*Vereiste handelingen*.
1. Beantwoord op basis van de passage over het lombardeffect de volgende vragen:
(a) Bij welke aantallen sprekers ontstaat de grootste onnauwkeurigheid in Lp?
(b) Van welke verdeling van sprekers gaan modellen voor het lombardeffect uit?
(c) Hoe lang was een van de kantines?
2. Geef alle figuurnummers die in de passage over het lombardeffect worden genoemd.
3. Vervolg de passage over het lombardeffect na de laatste zin.

*Aangeleverde passage*.
┌──

De grootste onnauwkeurigheid ontstaat in Lp
bij lage aantallen sprekers, dus rechts in de figuren 1 en 2.
-
Er is nogal wat variatie tussen
sprekers onderling.
-
Van grote invloed is de plaats van de
spreker in de ruimte. Modellen voor het lombardeffect gaan uit van een min of
meer homogene verdeling van sprekers door de ruimte, maar het maakt
bijvoorbeeld bij één spreker nogal uit of die zich vlakbij de
mikrofoon bevindt dan wel op 20 m (één van kantines was
bijvoorbeeld 52 m lang) en dat uit zich in een paar extreme punten aan de
rechterkant van figuur 9.

└──

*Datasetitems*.
┌──

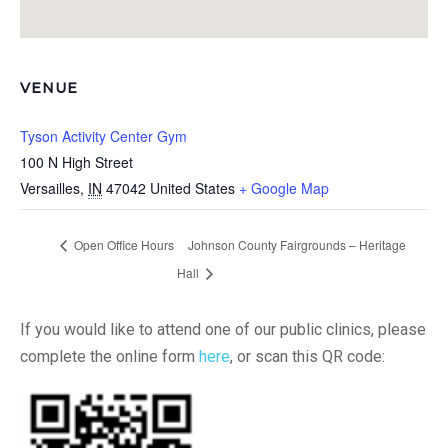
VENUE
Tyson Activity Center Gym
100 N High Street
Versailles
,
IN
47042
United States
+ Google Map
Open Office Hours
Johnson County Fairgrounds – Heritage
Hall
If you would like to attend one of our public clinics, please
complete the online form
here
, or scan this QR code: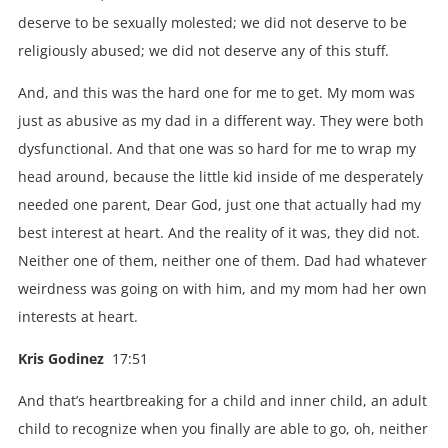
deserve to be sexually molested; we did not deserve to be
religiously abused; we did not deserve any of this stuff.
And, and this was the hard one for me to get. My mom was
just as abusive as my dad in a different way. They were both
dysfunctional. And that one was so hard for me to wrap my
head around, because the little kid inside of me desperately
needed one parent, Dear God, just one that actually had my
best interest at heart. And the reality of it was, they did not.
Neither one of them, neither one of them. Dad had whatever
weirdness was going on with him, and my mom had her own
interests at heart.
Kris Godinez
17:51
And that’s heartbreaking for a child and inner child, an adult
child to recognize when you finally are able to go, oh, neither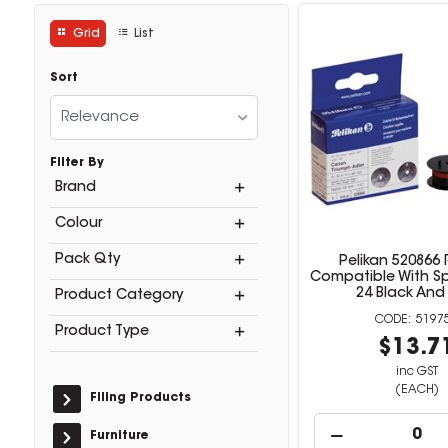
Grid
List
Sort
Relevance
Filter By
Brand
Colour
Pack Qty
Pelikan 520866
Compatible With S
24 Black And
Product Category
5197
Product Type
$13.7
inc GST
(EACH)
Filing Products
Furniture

└──
┌──

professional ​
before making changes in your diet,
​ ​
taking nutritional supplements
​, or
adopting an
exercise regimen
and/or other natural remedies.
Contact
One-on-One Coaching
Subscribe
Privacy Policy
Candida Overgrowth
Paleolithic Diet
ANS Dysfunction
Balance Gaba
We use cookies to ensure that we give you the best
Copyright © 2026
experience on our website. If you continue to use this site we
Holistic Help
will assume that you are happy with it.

└──

*Resultaten per taak*.
1.
(a) Bij lage aantallen sprekers, dus rechts in de figuren 1 en 2.
(b) Van een min of meer homogene verdeling van sprekers door de ruimte.
(c) 52 m.

2. 1, 2, 9

3.
-
Bij lage aantallen sprekers vinden we
geluidniveaus in de orde van 50/55 dB. In veel ruimten ligt ook het
achtergrondgeluid van constante bronnen (koelmachines en frisdrankautomaten
zijn vaak behoorlijk lawaaiig) op dat niveau. Daarvoor kan worden gecorrigeerd,
maar dat is hier niet gedaan.
-
De curve hoort dus aan de
rechterzijde af te buigen naar een stationair ruisniveau, maar dat varieert
sterk per kantine. Drie kantines hadden een min of meer gescheiden ruimte met
koelinstallaties; de vierde heeft de installaties midden in de ruimte. Dat
heeft een grote impact op het achtergrondniveau.